Department of Agriculture wants local agricultural products to meet global standards
MANILA, Philippines – The Department of Agriculture is putting in place measures to ensure that Philippine agricultural products, specifically meat exports, meet global standards.
The DA, through the Philippine Carabao Center, is hoping to improve its ability to do research and development on animal breeding and screen for unwanted imported animal diseases.
Using funding from the United States’ Public Law 480 commodity loan program, the PCC has announced plans to build a P300-million biotechnology facility under a three-year multi-commodity research and development program funded under the PL 480 program.
The PL480 is a commodity loan program which the Philippines previously tapped for its rice importations.
The PCC is the DA’s biotechnology center for ruminants.
It is expanding its facilities to serve as a common facility for dairy and meat animals such as carabaos, cattle, goat, and sheep.
According to Dr. Libertado C. Cruz, PCC executive director, the US-funded facility would allow the PCC to do research and development work not only on carabaos, but also on other commodities.

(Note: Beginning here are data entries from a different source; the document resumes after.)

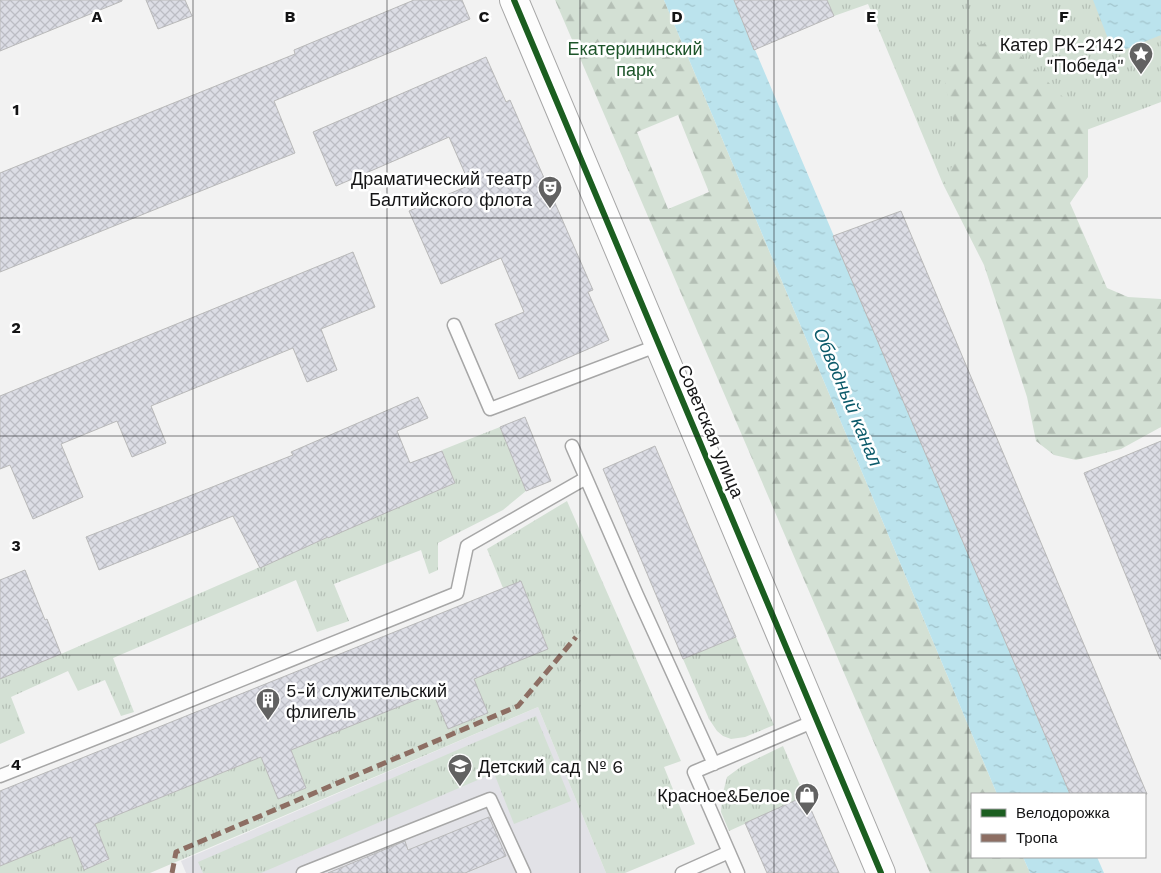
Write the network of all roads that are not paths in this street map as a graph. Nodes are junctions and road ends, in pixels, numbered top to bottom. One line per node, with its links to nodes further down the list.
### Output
1 (514, 0): 3 (street, Советская улица)
2 (454, 325): 3 (lane)
3 (659, 345): 6 (street, Советская улица)
4 (572, 446): 5 (lane)
5 (586, 478): 7 (lane); 8 (lane)
6 (817, 720): 7 (lane); 14 (street, Советская улица)
7 (714, 764): 9 (lane)
8 (0, 776)
9 (729, 852): 12 (lane); 13 (lane)
10 (303, 873): 11 (lane)
11 (524, 873)
12 (682, 873)
13 (738, 873)
14 (881, 873)

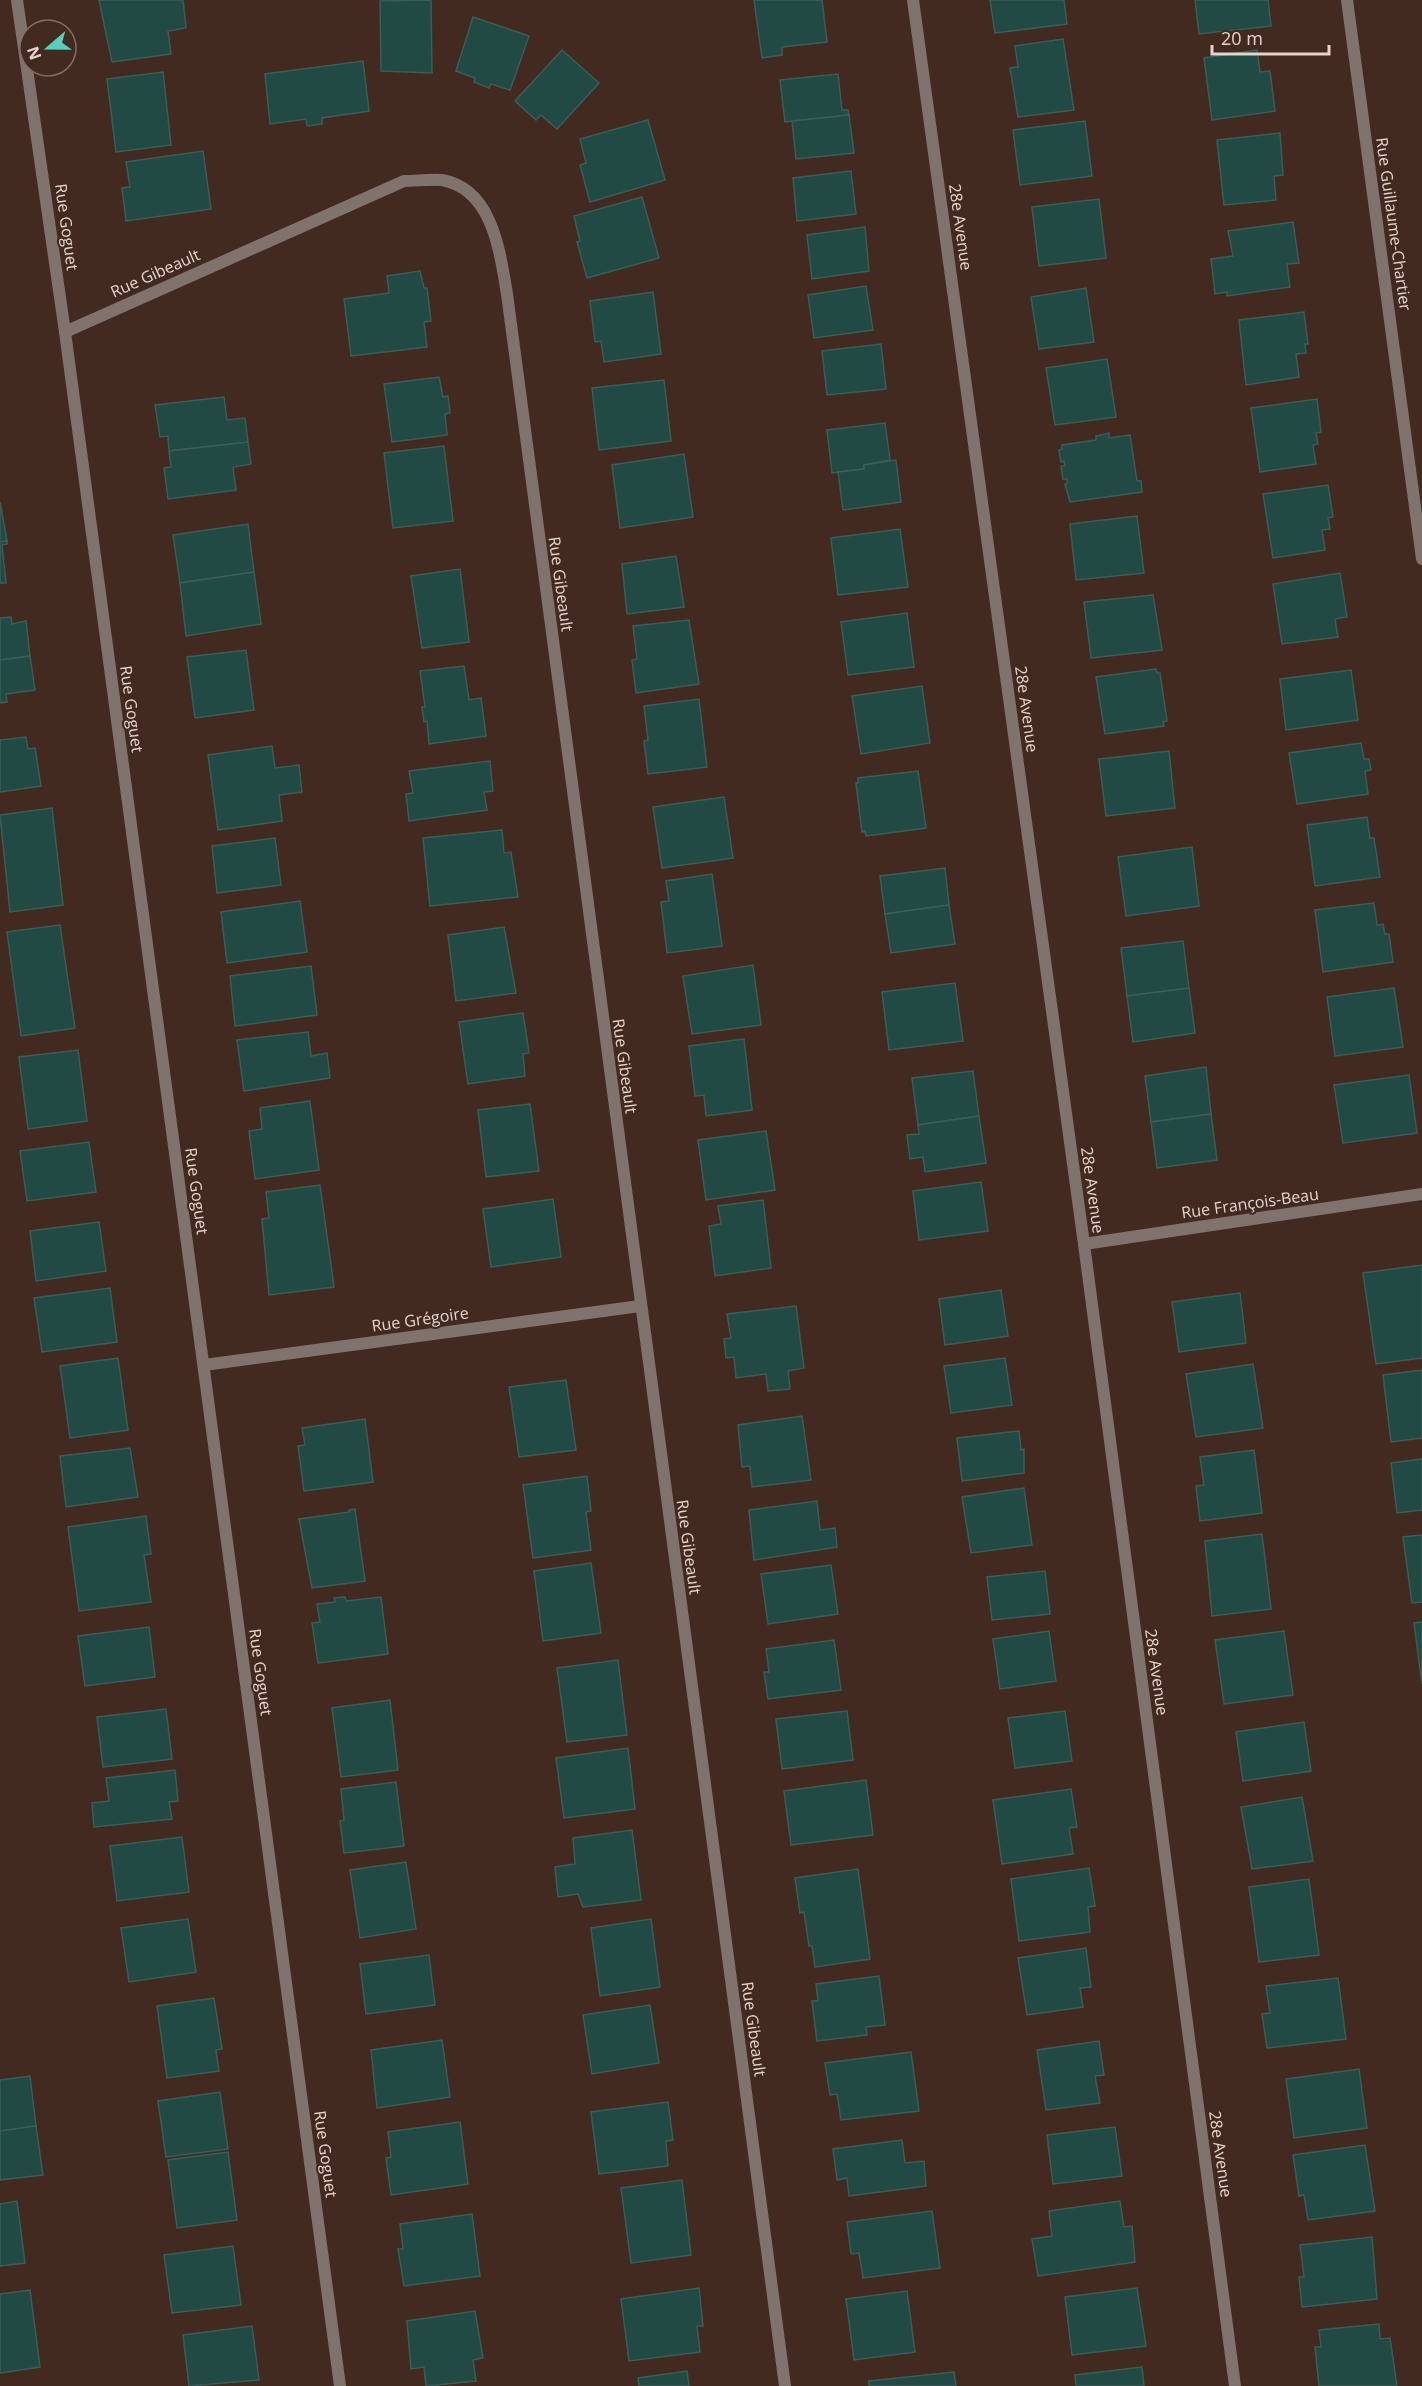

PCC will maximize the use of marker assisted selection (MAS) to choose the best animal breeds to reproduce.
The PCC needs to acquire a DNA (deoxyribonucleic acid) sequencer that costs anywhere from P18 million to P20 million.
The DNA sequencer helps researchers identify animals that have superior traits such as those for high milk production. Animals that have the DNA markers associated with the good traits are mated with other superior animals.
Their semen are also preferred for distribution for crossbreeding with native animals through artificial insemination (AI).
The capability of the PCC to determine molecular markers will enhance the country’s ability to conduct quarantine or sanitary and phytosanitary processes for screening animals against diseases prior to importation.
Dr. Cruz noted that in the past, there had been importations of animals with diseases that spread throughout the country because the PCC did not have the quarantine ability that, at present, requires technical capabilities at the molecular level.
The DNA sequencer’s capability for traceability through molecular markers will be useful in the country’s long-term plan to export meat products.
Dr. Cruz stressed that traceability is now a food safety requirement for export.
The global market is seriously concerned about the origin of products from the consumer end to a product’s country of origin or original farm source.
“Our livestock will only be profitable when we go to the export market. But when talking about export market, they talk about traceability. We need to put that in place – a system that will trace a product’s supply path from slaughterhouse to plate,” Dr. Cruz said.
PCC is also expanding its cryobank, a gene bank containing embryos, semen, blood, and tissues of all animals – native and foreign breeds – that have to be preserved.
Preservation through cryobanking in below zero degree temperature enables researchers to reproduce a specific breed predicted to posses a traits that have important economic value such as high milk production or good meat quality (good marbling, tender meat, high-protein).
Dr. Cruz explained that “the indigenous breed has distinct advantage which we don’t require at the moment, but in the future can be valuable. One is resistance to disease, resistance to heat, and many others that have not yet been identified. The problem is genes that regulate this resistance have not yet been identified,” he said.
PCC’s cryobank is the only animal gene bank in the Philippines.
The cryobank is located at the PCC headquarters in Munoz, Nueva Ecija.
The cryobank has a total of 76,249 accessions including purebreds and crossbreds of carabao and cattle. The cryobank also keeps 2,168 native germplasm. The PCC has started ranking its own buffalos according to their expected breeding value (EBV). It has 881 animals that have EBVs which indicate milk production record of female buffaloes.
For male buffaloes, researchers determine their milk production potential based on the milk production of their female offspring.